_WHAT YOU WILL DO:_ Extract word for word the lines of the entries that run from the first line through the line containing "écrite par Björn", with both of those lines included.
----------
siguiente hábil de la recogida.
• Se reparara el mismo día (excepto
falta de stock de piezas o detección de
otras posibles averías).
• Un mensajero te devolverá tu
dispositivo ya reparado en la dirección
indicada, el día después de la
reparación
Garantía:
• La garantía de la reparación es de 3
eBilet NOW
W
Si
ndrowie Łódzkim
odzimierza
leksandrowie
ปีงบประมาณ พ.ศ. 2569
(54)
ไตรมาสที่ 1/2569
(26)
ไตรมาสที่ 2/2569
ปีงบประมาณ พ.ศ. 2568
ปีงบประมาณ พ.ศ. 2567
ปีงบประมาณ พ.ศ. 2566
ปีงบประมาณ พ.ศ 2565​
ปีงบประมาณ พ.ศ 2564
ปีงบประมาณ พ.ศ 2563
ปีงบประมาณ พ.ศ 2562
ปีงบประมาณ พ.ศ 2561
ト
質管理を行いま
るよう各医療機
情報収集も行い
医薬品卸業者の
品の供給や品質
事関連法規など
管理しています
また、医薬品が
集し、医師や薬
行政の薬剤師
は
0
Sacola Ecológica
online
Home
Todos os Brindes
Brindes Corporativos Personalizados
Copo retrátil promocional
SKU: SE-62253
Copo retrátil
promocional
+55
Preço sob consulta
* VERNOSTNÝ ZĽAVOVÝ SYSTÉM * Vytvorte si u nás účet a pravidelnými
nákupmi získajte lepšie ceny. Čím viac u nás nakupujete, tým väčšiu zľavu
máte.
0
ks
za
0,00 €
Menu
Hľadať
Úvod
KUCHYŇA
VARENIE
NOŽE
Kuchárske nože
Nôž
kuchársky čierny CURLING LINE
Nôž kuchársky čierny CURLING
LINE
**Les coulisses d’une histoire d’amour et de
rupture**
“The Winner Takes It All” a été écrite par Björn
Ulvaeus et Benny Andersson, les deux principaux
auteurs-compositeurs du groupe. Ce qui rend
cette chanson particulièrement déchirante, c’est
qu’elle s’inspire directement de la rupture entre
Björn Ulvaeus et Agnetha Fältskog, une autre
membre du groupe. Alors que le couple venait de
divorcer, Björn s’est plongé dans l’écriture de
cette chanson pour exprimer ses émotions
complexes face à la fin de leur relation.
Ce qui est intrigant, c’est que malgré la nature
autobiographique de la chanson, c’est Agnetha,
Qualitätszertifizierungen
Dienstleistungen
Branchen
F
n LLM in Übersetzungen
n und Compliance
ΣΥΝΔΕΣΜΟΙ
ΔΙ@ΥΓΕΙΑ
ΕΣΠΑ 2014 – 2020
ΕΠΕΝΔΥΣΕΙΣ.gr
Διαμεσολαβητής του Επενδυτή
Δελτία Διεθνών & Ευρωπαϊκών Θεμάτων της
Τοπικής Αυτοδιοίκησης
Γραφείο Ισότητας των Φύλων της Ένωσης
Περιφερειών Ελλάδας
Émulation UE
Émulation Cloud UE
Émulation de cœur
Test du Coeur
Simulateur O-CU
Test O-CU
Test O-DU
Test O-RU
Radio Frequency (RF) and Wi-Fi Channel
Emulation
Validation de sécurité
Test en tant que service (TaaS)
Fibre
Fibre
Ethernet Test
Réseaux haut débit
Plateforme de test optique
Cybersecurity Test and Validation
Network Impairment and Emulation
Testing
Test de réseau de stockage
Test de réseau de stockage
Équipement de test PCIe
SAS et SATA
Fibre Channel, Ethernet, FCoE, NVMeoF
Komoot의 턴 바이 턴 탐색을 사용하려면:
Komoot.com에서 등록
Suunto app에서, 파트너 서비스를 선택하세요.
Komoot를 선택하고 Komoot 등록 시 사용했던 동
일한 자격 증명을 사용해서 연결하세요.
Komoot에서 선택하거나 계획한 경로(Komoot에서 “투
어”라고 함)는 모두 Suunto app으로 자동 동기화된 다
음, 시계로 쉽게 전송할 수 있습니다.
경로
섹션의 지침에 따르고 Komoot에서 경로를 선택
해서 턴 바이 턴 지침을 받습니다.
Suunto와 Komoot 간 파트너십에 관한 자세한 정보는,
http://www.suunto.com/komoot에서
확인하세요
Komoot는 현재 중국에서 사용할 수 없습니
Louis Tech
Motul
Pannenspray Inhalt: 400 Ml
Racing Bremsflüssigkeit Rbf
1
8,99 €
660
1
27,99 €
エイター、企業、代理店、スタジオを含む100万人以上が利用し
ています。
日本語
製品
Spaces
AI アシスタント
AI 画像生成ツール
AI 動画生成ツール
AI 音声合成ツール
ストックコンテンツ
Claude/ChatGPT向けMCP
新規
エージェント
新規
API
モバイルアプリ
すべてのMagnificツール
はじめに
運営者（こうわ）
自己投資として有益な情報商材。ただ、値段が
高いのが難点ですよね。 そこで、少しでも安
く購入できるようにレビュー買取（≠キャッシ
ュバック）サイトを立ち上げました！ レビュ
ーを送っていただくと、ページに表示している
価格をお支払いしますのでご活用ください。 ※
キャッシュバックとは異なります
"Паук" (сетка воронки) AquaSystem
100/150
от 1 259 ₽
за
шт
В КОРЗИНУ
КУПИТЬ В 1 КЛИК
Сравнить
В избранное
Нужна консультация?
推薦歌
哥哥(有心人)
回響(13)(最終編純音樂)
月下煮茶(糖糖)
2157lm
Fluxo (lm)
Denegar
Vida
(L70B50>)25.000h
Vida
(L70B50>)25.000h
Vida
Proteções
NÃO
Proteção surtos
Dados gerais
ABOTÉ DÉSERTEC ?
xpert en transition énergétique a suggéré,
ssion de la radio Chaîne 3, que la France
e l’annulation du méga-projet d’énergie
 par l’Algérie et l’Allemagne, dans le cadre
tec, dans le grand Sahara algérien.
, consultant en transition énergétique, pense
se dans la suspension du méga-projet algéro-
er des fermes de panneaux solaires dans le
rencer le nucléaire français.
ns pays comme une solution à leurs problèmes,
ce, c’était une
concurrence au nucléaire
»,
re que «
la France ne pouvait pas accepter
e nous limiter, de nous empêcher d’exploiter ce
----------
_ANSWER TO THIS PROBLEM:_
siguiente hábil de la recogida.
• Se reparara el mismo día (excepto
falta de stock de piezas o detección de
otras posibles averías).
• Un mensajero te devolverá tu
dispositivo ya reparado en la dirección
indicada, el día después de la
reparación
Garantía:
• La garantía de la reparación es de 3
eBilet NOW
W
Si
ndrowie Łódzkim
odzimierza
leksandrowie
ปีงบประมาณ พ.ศ. 2569
(54)
ไตรมาสที่ 1/2569
(26)
ไตรมาสที่ 2/2569
ปีงบประมาณ พ.ศ. 2568
ปีงบประมาณ พ.ศ. 2567
ปีงบประมาณ พ.ศ. 2566
ปีงบประมาณ พ.ศ 2565​
ปีงบประมาณ พ.ศ 2564
ปีงบประมาณ พ.ศ 2563
ปีงบประมาณ พ.ศ 2562
ปีงบประมาณ พ.ศ 2561
ト
質管理を行いま
るよう各医療機
情報収集も行い
医薬品卸業者の
品の供給や品質
事関連法規など
管理しています
また、医薬品が
集し、医師や薬
行政の薬剤師
は
0
Sacola Ecológica
online
Home
Todos os Brindes
Brindes Corporativos Personalizados
Copo retrátil promocional
SKU: SE-62253
Copo retrátil
promocional
+55
Preço sob consulta
* VERNOSTNÝ ZĽAVOVÝ SYSTÉM * Vytvorte si u nás účet a pravidelnými
nákupmi získajte lepšie ceny. Čím viac u nás nakupujete, tým väčšiu zľavu
máte.
0
ks
za
0,00 €
Menu
Hľadať
Úvod
KUCHYŇA
VARENIE
NOŽE
Kuchárske nože
Nôž
kuchársky čierny CURLING LINE
Nôž kuchársky čierny CURLING
LINE
**Les coulisses d’une histoire d’amour et de
rupture**
“The Winner Takes It All” a été écrite par Björn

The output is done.